**Exercise objective:** Report each line from the records where the string "pixel" turns up.

**Data under study:**
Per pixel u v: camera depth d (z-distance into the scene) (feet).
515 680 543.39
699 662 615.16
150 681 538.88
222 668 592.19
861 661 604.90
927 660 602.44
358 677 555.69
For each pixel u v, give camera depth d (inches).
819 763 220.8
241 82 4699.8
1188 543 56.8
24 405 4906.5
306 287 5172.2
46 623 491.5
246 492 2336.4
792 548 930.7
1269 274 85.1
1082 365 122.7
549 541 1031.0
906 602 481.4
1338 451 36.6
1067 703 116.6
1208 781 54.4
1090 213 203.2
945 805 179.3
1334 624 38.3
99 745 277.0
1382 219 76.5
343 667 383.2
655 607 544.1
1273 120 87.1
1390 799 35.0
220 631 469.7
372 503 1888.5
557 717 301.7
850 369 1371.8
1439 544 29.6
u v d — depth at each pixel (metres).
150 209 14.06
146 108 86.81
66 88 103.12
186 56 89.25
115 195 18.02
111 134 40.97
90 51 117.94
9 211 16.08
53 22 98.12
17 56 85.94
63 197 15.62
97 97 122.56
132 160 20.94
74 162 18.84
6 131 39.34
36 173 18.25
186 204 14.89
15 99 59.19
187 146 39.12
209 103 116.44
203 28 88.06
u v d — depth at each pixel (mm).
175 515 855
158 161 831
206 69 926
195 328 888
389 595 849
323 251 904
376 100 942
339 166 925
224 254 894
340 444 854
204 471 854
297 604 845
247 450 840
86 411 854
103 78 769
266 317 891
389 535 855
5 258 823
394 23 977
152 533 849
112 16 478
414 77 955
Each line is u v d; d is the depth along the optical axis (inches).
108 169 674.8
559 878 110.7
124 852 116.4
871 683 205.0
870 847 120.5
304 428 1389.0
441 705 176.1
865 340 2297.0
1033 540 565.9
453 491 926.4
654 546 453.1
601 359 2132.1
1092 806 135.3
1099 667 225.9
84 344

**Answer for this exercise:**
Per pixel u v: camera depth d (z-distance into the scene) (feet).
For each pixel u v, give camera depth d (inches).
u v d — depth at each pixel (metres).
u v d — depth at each pixel (mm).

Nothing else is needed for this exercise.